- **The task**
Every record should be written out again in full, with no character altered.

- **Data listing**
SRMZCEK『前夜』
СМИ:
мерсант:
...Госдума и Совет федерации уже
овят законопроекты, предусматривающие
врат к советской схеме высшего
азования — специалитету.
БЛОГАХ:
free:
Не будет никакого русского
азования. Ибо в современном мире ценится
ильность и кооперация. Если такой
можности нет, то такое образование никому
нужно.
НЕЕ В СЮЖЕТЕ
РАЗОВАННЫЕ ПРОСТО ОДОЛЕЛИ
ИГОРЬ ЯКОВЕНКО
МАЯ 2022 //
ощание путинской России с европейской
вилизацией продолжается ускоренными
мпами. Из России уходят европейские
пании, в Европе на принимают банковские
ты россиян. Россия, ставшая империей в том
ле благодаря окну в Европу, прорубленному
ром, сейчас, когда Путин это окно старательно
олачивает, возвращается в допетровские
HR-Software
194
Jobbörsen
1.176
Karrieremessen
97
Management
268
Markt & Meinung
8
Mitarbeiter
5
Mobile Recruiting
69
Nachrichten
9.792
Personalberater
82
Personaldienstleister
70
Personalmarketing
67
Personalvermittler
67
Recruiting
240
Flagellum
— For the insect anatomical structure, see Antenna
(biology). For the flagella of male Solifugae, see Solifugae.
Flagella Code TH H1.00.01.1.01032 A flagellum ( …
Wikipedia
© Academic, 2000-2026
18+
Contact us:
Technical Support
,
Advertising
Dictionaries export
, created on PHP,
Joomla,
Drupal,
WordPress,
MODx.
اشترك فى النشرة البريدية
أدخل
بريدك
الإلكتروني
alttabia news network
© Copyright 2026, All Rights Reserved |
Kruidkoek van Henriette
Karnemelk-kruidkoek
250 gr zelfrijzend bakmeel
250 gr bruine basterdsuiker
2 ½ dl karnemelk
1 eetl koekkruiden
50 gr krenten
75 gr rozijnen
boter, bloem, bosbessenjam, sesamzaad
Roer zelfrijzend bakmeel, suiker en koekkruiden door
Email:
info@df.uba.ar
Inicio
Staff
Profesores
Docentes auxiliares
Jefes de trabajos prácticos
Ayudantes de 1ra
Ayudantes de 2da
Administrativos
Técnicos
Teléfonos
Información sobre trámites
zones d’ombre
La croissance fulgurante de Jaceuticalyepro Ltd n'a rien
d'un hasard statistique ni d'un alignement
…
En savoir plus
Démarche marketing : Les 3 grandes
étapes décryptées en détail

- **Answer for the task**
SRMZCEK『前夜』
СМИ:
мерсант:
...Госдума и Совет федерации уже
овят законопроекты, предусматривающие
врат к советской схеме высшего
азования — специалитету.
БЛОГАХ:
free:
Не будет никакого русского
азования. Ибо в современном мире ценится
ильность и кооперация. Если такой
можности нет, то такое образование никому
нужно.
НЕЕ В СЮЖЕТЕ
РАЗОВАННЫЕ ПРОСТО ОДОЛЕЛИ
ИГОРЬ ЯКОВЕНКО
МАЯ 2022 //
ощание путинской России с европейской
вилизацией продолжается ускоренными
мпами. Из России уходят европейские
пании, в Европе на принимают банковские
ты россиян. Россия, ставшая империей в том
ле благодаря окну в Европу, прорубленному
ром, сейчас, когда Путин это окно старательно
олачивает, возвращается в допетровские
HR-Software
194
Jobbörsen
1.176
Karrieremessen
97
Management
268
Markt & Meinung
8
Mitarbeiter
5
Mobile Recruiting
69
Nachrichten
9.792
Personalberater
82
Personaldienstleister
70
Personalmarketing
67
Personalvermittler
67
Recruiting
240
Flagellum
— For the insect anatomical structure, see Antenna
(biology). For the flagella of male Solifugae, see Solifugae.
Flagella Code TH H1.00.01.1.01032 A flagellum ( …
Wikipedia
© Academic, 2000-2026
18+
Contact us:
Technical Support
,
Advertising
Dictionaries export
, created on PHP,
Joomla,
Drupal,
WordPress,
MODx.
اشترك فى النشرة البريدية
أدخل
بريدك
الإلكتروني
alttabia news network
© Copyright 2026, All Rights Reserved |
Kruidkoek van Henriette
Karnemelk-kruidkoek
250 gr zelfrijzend bakmeel
250 gr bruine basterdsuiker
2 ½ dl karnemelk
1 eetl koekkruiden
50 gr krenten
75 gr rozijnen
boter, bloem, bosbessenjam, sesamzaad
Roer zelfrijzend bakmeel, suiker en koekkruiden door
Email:
info@df.uba.ar
Inicio
Staff
Profesores
Docentes auxiliares
Jefes de trabajos prácticos
Ayudantes de 1ra
Ayudantes de 2da
Administrativos
Técnicos
Teléfonos
Información sobre trámites
zones d’ombre
La croissance fulgurante de Jaceuticalyepro Ltd n'a rien
d'un hasard statistique ni d'un alignement
…
En savoir plus
Démarche marketing : Les 3 grandes
étapes décryptées en détail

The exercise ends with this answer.